> _TASK OBJECTIVE_
Look through the data below and extract, unchanged, the lines from the one that contains "right ear: (354, 390)" to the one that contains "right shoulder: (579, 523)", both included.

(Landmark coordinate records)
****************************************

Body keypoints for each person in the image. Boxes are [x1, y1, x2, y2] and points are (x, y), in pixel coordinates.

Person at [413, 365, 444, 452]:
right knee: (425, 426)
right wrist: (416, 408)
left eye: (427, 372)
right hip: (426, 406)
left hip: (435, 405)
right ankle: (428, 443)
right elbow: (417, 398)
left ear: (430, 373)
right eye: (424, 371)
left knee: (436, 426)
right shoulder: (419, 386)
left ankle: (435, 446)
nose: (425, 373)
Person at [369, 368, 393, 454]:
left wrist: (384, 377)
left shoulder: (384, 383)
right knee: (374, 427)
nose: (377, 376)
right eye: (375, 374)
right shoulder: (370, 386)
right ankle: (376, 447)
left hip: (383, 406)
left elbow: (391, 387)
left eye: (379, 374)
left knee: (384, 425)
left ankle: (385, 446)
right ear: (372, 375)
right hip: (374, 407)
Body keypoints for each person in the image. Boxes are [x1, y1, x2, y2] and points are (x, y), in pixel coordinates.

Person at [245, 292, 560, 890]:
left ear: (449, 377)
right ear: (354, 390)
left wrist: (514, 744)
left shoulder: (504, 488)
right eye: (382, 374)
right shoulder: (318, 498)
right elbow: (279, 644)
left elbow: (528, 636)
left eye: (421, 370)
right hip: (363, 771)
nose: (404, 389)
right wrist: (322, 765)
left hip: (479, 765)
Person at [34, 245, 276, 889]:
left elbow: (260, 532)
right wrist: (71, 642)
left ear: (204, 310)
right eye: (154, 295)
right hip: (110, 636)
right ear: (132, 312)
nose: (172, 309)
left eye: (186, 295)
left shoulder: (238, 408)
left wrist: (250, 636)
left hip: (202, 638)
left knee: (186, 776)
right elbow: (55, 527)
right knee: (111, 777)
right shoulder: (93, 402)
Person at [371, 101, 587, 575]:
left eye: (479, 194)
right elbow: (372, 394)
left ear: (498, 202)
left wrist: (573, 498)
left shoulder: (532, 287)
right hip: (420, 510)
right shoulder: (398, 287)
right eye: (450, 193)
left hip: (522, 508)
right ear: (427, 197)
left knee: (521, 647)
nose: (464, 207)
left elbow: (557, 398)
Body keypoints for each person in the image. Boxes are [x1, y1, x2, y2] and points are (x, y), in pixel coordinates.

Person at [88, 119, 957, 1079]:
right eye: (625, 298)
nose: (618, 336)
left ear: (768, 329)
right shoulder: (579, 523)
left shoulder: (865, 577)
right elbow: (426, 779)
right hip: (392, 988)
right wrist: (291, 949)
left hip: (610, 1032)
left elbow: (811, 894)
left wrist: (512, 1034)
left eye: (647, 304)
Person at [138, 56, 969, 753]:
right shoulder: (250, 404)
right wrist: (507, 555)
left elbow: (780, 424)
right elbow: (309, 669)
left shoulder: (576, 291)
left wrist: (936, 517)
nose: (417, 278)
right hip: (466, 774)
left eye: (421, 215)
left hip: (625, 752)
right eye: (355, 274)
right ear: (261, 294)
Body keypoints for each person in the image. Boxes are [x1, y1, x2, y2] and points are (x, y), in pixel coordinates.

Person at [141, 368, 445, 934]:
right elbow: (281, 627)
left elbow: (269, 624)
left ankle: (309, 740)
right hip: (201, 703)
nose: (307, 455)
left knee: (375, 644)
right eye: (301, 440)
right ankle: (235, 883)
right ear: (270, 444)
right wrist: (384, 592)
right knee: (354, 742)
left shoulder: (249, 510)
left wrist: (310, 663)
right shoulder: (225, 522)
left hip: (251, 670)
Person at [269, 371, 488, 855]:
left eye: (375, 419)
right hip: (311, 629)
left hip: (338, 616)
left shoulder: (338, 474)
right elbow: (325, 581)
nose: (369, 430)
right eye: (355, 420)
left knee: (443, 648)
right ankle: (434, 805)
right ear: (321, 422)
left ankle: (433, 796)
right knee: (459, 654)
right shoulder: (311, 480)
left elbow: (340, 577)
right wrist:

****************************************

> _FINISHED EXERCISE_
right ear: (354, 390)
left wrist: (514, 744)
left shoulder: (504, 488)
right eye: (382, 374)
right shoulder: (318, 498)
right elbow: (279, 644)
left elbow: (528, 636)
left eye: (421, 370)
right hip: (363, 771)
nose: (404, 389)
right wrist: (322, 765)
left hip: (479, 765)
Person at [34, 245, 276, 889]:
left elbow: (260, 532)
right wrist: (71, 642)
left ear: (204, 310)
right eye: (154, 295)
right hip: (110, 636)
right ear: (132, 312)
nose: (172, 309)
left eye: (186, 295)
left shoulder: (238, 408)
left wrist: (250, 636)
left hip: (202, 638)
left knee: (186, 776)
right elbow: (55, 527)
right knee: (111, 777)
right shoulder: (93, 402)
Person at [371, 101, 587, 575]:
left eye: (479, 194)
right elbow: (372, 394)
left ear: (498, 202)
left wrist: (573, 498)
left shoulder: (532, 287)
right hip: (420, 510)
right shoulder: (398, 287)
right eye: (450, 193)
left hip: (522, 508)
right ear: (427, 197)
left knee: (521, 647)
nose: (464, 207)
left elbow: (557, 398)
Body keypoints for each person in the image. Boxes are [x1, y1, x2, y2] and points are (x, y), in pixel coordinates.

Person at [88, 119, 957, 1079]:
right eye: (625, 298)
nose: (618, 336)
left ear: (768, 329)
right shoulder: (579, 523)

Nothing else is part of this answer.